→ Listed records
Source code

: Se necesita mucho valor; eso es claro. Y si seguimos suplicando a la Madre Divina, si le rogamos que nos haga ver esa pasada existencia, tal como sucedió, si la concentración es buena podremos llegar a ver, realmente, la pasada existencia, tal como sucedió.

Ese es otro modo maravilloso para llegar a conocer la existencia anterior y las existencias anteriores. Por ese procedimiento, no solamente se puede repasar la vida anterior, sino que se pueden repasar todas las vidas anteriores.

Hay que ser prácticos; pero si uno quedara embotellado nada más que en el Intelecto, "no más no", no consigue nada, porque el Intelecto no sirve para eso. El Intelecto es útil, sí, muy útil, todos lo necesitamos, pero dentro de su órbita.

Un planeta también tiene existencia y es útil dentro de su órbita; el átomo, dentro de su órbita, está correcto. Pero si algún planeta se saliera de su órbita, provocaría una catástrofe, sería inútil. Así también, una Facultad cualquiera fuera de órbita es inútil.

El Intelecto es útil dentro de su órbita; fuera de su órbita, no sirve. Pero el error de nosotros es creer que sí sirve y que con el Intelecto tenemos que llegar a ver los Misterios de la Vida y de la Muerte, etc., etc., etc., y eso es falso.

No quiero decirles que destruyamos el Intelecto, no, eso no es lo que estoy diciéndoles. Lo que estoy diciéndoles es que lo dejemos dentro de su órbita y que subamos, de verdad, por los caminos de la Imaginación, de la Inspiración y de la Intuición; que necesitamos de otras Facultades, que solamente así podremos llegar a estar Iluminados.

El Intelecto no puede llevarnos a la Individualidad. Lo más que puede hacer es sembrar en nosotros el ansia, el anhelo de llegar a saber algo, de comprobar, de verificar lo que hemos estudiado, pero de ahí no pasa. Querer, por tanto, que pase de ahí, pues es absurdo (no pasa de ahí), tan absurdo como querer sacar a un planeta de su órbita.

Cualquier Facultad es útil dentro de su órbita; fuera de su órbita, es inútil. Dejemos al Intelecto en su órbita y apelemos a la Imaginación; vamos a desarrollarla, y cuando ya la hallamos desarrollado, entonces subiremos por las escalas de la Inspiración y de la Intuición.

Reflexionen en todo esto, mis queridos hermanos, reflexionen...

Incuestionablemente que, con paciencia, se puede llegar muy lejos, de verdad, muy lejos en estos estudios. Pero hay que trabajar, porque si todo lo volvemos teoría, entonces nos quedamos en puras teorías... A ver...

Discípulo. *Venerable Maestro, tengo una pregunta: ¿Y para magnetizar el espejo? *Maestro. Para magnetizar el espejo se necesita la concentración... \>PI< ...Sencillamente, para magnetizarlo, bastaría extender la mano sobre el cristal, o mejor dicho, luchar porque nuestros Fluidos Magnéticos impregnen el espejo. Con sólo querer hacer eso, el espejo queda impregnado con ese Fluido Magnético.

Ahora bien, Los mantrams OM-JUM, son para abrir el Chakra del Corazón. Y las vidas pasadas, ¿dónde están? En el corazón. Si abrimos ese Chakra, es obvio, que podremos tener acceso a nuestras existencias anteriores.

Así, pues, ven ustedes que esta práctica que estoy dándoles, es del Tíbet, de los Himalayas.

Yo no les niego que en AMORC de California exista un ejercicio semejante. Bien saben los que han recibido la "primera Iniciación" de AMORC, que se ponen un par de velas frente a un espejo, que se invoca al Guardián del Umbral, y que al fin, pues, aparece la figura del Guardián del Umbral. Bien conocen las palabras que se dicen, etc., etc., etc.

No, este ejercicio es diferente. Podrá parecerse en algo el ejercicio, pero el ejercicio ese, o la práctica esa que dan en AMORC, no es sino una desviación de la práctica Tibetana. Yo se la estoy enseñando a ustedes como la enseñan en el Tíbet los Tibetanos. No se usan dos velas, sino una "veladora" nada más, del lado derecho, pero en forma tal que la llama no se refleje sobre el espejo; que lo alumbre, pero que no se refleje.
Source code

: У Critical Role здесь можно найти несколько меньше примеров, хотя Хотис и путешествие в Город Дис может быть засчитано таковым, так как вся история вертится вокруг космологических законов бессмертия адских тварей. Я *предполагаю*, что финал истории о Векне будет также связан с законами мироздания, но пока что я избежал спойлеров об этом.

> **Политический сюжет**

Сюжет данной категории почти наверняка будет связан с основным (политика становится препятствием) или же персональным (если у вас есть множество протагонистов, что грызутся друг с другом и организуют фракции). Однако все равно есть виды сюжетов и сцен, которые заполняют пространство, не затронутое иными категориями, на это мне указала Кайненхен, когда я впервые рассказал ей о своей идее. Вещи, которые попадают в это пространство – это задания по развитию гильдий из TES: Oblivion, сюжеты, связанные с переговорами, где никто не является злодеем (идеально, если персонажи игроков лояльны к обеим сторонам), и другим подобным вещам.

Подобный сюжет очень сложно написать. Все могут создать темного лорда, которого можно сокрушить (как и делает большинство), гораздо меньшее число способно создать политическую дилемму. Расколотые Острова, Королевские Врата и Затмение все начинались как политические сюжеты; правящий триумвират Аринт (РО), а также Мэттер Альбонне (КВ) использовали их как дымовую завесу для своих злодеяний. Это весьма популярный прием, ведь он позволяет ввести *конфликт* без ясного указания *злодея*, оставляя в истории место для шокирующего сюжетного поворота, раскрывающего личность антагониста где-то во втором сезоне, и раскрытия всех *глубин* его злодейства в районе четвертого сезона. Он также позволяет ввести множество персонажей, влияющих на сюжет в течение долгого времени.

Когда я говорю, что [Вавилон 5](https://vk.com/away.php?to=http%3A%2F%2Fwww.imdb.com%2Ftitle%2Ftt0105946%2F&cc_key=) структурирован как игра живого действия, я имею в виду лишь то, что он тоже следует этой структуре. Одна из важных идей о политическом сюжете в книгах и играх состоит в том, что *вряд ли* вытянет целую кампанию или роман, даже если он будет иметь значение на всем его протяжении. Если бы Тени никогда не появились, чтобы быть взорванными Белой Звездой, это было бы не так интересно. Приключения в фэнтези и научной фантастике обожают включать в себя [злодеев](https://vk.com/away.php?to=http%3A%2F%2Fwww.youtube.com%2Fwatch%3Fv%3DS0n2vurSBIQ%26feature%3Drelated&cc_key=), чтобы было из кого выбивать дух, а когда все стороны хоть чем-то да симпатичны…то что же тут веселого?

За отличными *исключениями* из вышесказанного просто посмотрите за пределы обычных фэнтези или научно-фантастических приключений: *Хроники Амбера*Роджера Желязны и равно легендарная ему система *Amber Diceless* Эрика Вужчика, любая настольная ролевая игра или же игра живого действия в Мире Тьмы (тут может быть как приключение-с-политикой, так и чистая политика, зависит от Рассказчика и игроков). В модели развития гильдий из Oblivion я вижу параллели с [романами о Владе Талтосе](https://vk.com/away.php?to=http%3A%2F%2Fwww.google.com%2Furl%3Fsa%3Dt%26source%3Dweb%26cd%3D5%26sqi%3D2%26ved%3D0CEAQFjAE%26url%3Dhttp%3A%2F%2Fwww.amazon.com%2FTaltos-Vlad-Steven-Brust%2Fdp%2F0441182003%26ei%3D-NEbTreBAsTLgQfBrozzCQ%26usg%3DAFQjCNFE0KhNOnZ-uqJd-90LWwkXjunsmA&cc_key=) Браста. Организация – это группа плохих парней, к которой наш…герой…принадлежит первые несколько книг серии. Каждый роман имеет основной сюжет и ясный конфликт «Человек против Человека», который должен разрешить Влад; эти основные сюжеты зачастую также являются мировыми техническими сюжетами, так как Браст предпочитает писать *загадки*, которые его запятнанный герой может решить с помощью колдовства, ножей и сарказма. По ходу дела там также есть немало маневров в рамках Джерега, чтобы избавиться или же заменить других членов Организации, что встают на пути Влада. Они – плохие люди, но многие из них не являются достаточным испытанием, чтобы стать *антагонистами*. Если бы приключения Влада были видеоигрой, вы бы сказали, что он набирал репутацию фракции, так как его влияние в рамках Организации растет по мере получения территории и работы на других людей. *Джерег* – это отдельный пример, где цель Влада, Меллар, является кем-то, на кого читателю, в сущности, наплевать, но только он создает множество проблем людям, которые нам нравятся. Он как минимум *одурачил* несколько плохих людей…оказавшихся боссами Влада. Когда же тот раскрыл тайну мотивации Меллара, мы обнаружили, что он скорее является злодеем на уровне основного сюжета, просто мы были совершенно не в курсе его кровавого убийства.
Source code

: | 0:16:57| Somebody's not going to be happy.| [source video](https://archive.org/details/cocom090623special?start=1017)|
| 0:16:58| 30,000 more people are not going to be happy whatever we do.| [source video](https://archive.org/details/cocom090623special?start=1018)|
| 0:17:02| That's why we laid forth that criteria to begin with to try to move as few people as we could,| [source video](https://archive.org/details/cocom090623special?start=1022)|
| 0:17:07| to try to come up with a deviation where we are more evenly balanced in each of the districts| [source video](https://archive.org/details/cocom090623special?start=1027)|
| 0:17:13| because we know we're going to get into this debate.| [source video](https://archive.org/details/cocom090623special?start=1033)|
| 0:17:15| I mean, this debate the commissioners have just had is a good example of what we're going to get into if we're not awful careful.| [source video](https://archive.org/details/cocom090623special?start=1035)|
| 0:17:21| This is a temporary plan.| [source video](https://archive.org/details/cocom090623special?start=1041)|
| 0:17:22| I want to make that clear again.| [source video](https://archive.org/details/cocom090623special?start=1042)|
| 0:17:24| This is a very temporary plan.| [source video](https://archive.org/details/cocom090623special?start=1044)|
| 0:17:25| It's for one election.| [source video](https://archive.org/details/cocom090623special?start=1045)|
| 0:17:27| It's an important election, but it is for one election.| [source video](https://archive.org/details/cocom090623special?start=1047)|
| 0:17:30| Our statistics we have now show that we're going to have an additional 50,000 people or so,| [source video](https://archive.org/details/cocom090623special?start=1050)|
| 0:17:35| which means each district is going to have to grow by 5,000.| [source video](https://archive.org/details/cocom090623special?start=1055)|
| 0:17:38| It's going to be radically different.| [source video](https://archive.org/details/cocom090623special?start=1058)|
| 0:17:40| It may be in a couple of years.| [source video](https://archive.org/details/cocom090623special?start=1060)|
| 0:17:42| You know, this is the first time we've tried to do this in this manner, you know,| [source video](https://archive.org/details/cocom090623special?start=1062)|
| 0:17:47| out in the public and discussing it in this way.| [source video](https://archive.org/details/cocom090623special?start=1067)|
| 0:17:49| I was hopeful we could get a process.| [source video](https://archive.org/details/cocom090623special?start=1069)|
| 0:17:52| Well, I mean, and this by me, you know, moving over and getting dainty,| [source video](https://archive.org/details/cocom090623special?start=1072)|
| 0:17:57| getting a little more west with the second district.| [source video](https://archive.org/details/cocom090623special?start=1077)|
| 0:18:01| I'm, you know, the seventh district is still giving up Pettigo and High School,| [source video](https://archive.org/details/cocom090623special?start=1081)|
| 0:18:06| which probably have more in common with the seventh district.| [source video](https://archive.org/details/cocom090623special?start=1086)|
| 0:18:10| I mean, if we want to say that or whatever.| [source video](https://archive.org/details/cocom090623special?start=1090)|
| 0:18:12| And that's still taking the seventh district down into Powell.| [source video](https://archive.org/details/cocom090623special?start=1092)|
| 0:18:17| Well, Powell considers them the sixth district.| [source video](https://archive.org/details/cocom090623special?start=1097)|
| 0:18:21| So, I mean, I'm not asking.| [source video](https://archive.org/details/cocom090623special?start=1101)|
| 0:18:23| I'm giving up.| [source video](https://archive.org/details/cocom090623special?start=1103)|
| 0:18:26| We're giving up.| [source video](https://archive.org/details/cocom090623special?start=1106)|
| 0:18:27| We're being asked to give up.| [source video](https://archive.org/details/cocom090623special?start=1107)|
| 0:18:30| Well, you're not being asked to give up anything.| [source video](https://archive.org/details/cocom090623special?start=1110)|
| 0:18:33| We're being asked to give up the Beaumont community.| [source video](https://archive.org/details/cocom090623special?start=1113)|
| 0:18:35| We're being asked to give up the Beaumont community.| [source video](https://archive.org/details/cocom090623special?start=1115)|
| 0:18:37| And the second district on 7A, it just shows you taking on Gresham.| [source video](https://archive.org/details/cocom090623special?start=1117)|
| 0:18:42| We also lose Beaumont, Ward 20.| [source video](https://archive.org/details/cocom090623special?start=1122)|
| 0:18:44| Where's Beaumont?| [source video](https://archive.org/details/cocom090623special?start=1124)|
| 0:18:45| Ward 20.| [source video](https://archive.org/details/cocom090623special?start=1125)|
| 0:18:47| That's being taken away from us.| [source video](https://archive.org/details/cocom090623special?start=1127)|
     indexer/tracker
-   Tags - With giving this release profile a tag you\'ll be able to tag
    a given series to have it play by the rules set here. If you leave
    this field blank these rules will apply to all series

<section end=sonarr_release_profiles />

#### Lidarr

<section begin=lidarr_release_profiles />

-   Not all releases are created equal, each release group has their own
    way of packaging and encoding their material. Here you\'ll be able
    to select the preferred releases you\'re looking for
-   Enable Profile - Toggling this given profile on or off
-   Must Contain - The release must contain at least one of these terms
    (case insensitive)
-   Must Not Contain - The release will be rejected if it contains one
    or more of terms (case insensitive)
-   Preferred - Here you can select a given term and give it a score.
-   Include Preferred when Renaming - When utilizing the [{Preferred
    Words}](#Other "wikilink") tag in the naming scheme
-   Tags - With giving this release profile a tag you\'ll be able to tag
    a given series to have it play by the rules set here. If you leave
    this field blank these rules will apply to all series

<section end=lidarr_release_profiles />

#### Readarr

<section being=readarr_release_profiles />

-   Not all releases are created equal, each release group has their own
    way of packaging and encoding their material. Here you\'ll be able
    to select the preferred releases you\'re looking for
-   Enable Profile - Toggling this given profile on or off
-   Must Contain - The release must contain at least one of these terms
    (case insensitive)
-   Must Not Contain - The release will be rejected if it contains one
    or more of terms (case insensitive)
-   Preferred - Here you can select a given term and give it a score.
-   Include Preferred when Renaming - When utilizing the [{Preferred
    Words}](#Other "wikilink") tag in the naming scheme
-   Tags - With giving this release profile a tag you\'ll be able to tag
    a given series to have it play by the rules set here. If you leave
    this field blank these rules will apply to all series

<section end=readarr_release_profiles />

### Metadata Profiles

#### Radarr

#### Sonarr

→ Assignment
Count the lines in the listing above that contain the string "whatever", with case counting. Reply with the number alone.

→ Response to the exercise
2